Tame problems can usually be resolved by disciplined use of some form of PDCA logic: ask 5 or more whys; go to the gemba and see; gather and organize data; then think both critically and imaginatively. For example, finding the cause of flaws coming out of a factory’s paint system may require an extensive fishbone diagram to map, and some of the bones may not be defined at first, but in time, persistent people are likely to turn up causes and devise countermeasures.
“Wicked Problems:” Here systems are always in flux, always evolving, and often, involving human conflict. They may feature a clash in money interests, world views, or concepts of ethical behavior. A solution for one is an abomination to others. People may not even agree that a problem exists, or if there is one, prefer to hide it and not address it. (Deciding to make human systems more symbiotic with nature is bound to dredge up such situations.)
Wicked problems are as much behavioral and emotional as logical. If they can be resolved (or even dissolved — made to disappear), it is more likely to happen through insightful dialog. Dialog is under Behavior for Learning.
A common issue with both tame and wicked problems is not studying a problem deeply enough frame it in context. Asking a good question can take one a long way down a path to resolving a problem.

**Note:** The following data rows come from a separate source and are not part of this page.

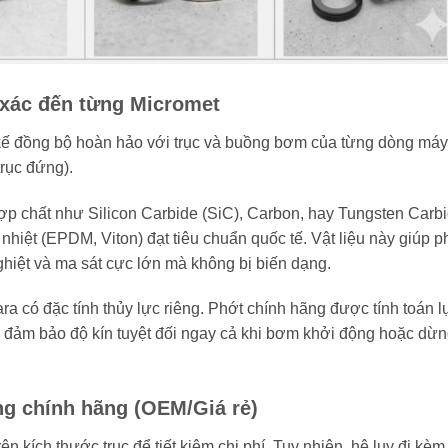
 xác đến từng Micromet
 kế đồng bộ hoàn hảo với trục và buồng bơm của từng dòng máy
rục đứng).
p chất như Silicon Carbide (SiC), Carbon, hay Tungsten Carb
 nhiệt (EPDM, Viton) đạt tiêu chuẩn quốc tế. Vật liệu này giúp p
ghiệt và ma sát cực lớn mà không bị biến dạng.
 có đặc tính thủy lực riêng. Phớt chính hãng được tính toán l
ể đảm bảo độ kín tuyệt đối ngay cả khi bơm khởi động hoặc dừ
ng chính hãng (OEM/Giá rẻ)
n kích thước trục để tiết kiệm chi phí. Tuy nhiên, hệ lụy đi kèm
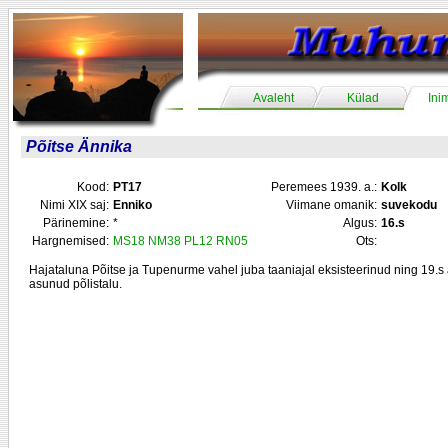
Avaleht
Külad
Ini
Põitse Ännika
Kood:
PT17
Peremees 1939. a.:
Kolk
Nimi XIX saj:
Enniko
Viimane omanik:
suvekodu
Pärinemine:
*
Algus:
16.s
Hargnemised:
MS18
NM38
PL12
RN05
Ots:
Hajataluna Põitse ja Tupenurme vahel juba taaniajal eksisteerinud ning 19.s 
asunud põlistalu.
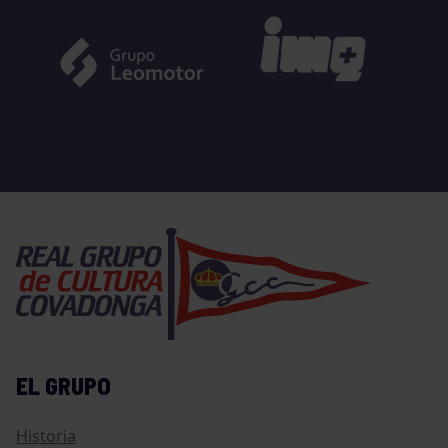
EL GRUPO
Historia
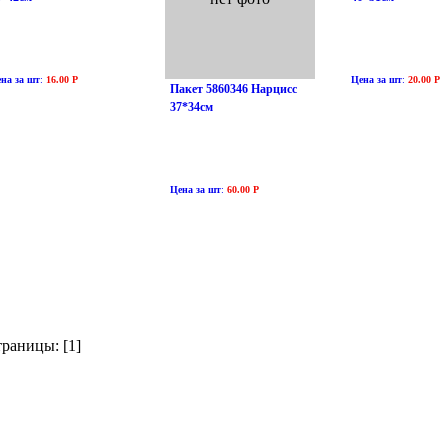
на за шт
:
16.00 Р
Цена за шт
:
20.00 Р
Пакет 5860346 Нарцисс
37*34см
Цена за шт
:
60.00 Р
раницы: [1]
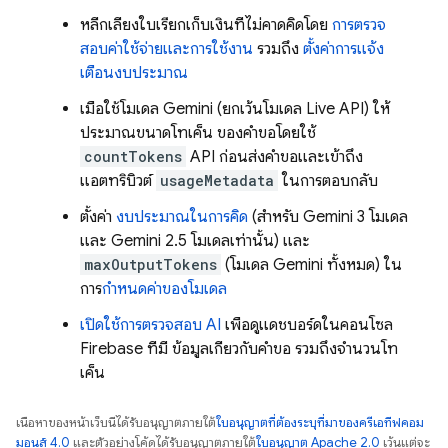
หลีกเลี่ยงใบเรียกเก็บเงินที่ไม่คาดคิดโดย
การตรวจ
สอบค่าใช้จ่ายและการใช้งาน
รวมถึง
ตั้งค่าการแจ้ง
เตือนงบประมาณ
เมื่อใช้โมเดล
Gemini
(ยกเว้นโมเดล
Live API
) ให้
ประมาณขนาดโทเค็น
ของคำขอโดยใช้
countTokens
API ก่อนส่งคำขอและเข้าถึง
แอตทริบิวต์
usageMetadata
ในการตอบกลับ
ตั้งค่า
งบประมาณในการคิด
(สำหรับ
Gemini
3 โมเดล
และ
Gemini
2.5 โมเดลเท่านั้น) และ
maxOutputTokens
(โมเดล
Gemini
ทั้งหมด) ใน
การ
กำหนดค่าของโมเดล
เปิดใช้การตรวจสอบ AI
เพื่อดูแดชบอร์ดในคอนโซล
Firebase
ที่มี ข้อมูลเกี่ยวกับคำขอ รวมถึงจำนวนโท
เค็น
เนื้อหาของหน้าเว็บนี้ได้รับอนุญาตภายใต้
ใบอนุญาตที่ต้องระบุที่มาของครีเอทีฟคอม
มอนส์ 4.0
และตัวอย่างโค้ดได้รับอนุญาตภายใต้
ใบอนุญาต Apache 2.0
เว้นแต่จะ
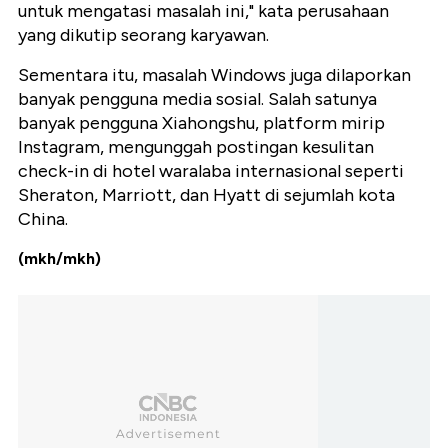
untuk mengatasi masalah ini," kata perusahaan
yang dikutip seorang karyawan.
Sementara itu, masalah Windows juga dilaporkan
banyak pengguna media sosial. Salah satunya
banyak pengguna Xiahongshu, platform mirip
Instagram, mengunggah postingan kesulitan
check-in di hotel waralaba internasional seperti
Sheraton, Marriott, dan Hyatt di sejumlah kota
China.
(mkh/mkh)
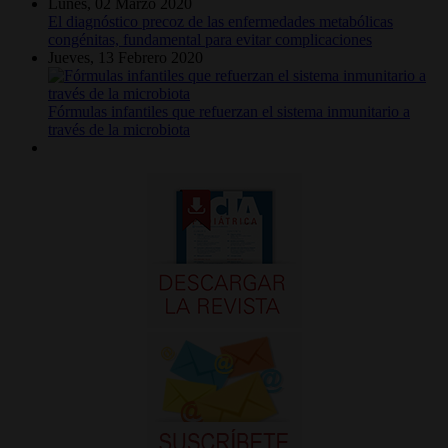
Lunes, 02 Marzo 2020
El diagnóstico precoz de las enfermedades metabólicas
congénitas, fundamental para evitar complicaciones
Jueves, 13 Febrero 2020
Fórmulas infantiles que refuerzan el sistema inmunitario a
través de la microbiota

Rigorous Record Systems: If we can’t recall what we learn at the right time, we are apt to rework the same problem, or a similar one time and again. However, recording what we learn so that it can be shared and used by others is not as easy as it sounds. We have to record our understanding of the problem at the time, what was done and why; then record the outcome. For learning, failures are as important to record as successes. (Didn’t work kids, and here’s why.) But if conditions change, an idea that did not work the first time might work later.
Reporting to a record system requires us to recap what was done and why, and just this refreshment reinforces learning. We have to codify learning, not just do a fix and move on. Organizing our logic by an A3 paper format is an example. No problem or project is complete until it is recorded in the record system. Human psychology is a factor; we do not like to report negatives or failures in detail, but that is important learning. That’s why leaders for learning have to emphasize learning, not just successful problem resolutions.
A record of what happened is useless if we can’t retrieve relevant information when new situations are faced. A filing system need not be complex; it’s better if it is simple. Computerized knowledge management systems should make this less clerically onerous than in paper-laden days of yore.
To explain why design and development of a record system is important, consider how the importance of a university library is explained to graduate students learning the history of their fields. “The library is our past speaking to our present so that you can make our future better than today.”